Source text:
At 3:30 we will move to the atrium and unveil the new student winners of the Albuquerque Fractal Challenge and present their awards.

At 5:00 we start cleaning up the fractal triangles.

The date of the World Record event, March 14th is mathematically significant. It’s known as Pi-day, and is celebrated all over the world by math-lovers. Even more appropriately, it is the birthday of Waclaw Sierpinski, the inventor of this fantastic triangle. What better birthday present than to have thousands of children build the world’s largest Sierpinski Triangle!

Many thanks to the Albuquerque Convention Center for generously donating the ballroom for this event!

Children from the MESA club in Carlsbad NM displaying their contributions to the Trianglethon. Shown here are ~81 triangles. The giant Fractal Triangle will contain 27 times more triangles!

# Fractals in Silver City

November 5, 2009 by FractalMan
Filed under Fractal Trianglethon, Fractals in School

The Fractal Foundation visited Silver City, NM, for the first time, as part of our ongoing campaign to Leave No Child unfractalled in New Mexico.

Directions: Write the next part of the Fractal Foundation posts, beginning right after their last sentence. The data that follows has no connection to the Fractal Foundation posts.

Items stored in a collection
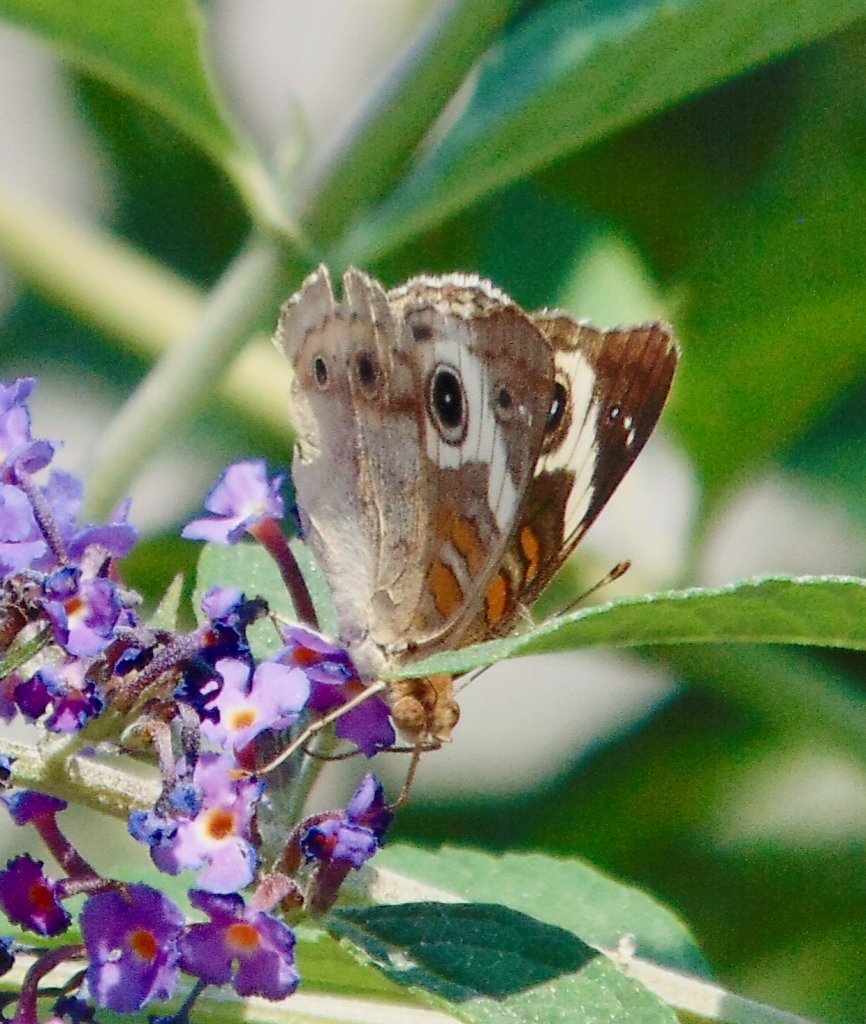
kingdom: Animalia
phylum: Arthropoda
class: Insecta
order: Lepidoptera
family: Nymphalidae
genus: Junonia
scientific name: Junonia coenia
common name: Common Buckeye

Response to this exercise:
Many thanks to Tom Gruzska of the Western New Mexico University Math Department for inviting us down to bring fractals to the students of Silver City. Over the course of three presentations, we taught fractals to undergraduate calculus students, Aldo Leopold High School students, and many elementary school kids as well. Oh yes, lots of parents showed up to for the evening, family fractal night. The kids loved making fractal triangles too, which will be part of the world-record-breaking Fractal Trianglethon.

Happy kids making fractals in Silver City NM.

# See - and make - fractals at the NM State Fair

The 8 winning fractals from the Albuquerque Fractal Challenge have been installed on the NM State Fairgrounds, and they look spectacular!

We’re also hosting a table in the School Arts Building where you can come learn about fractals, and kids can make a fractal triangle that will be part of the Trianglethon project, where we’re making the world’s largest fractal triangle. We’ll be there till Sept 27, and hope you can come check it out. Many thanks to our great volunteers for staffing the booth!

Some of the winners from the Fractal Challenge, on display at the Fair:

Jazimine R, 5th grader from Apache Elementary

Olivea R, 5th grader from Corrales Elementary

Monique L, 7th grader from Washington Middle School

Many thanks to Resolution Graphics for donating the printing, and to Symbiotic Builders for donating the installation. Also to Albuquerque’s Urban Enhancement Trust Fund and Albuquerque Community Foundation for sponsoring the Fractal Challenge!

# Announcing the Fractal Trianglethon!

Help New Mexico Students create the world’s largest fractal triangle - and set a Guinness World Record! We’re teaching thousands of children around New Mexico to create the fractal pattern known as the Sierpinski Triangle. Children from 1’st grade and up are excited to participate in this fun, beautiful and educational activity.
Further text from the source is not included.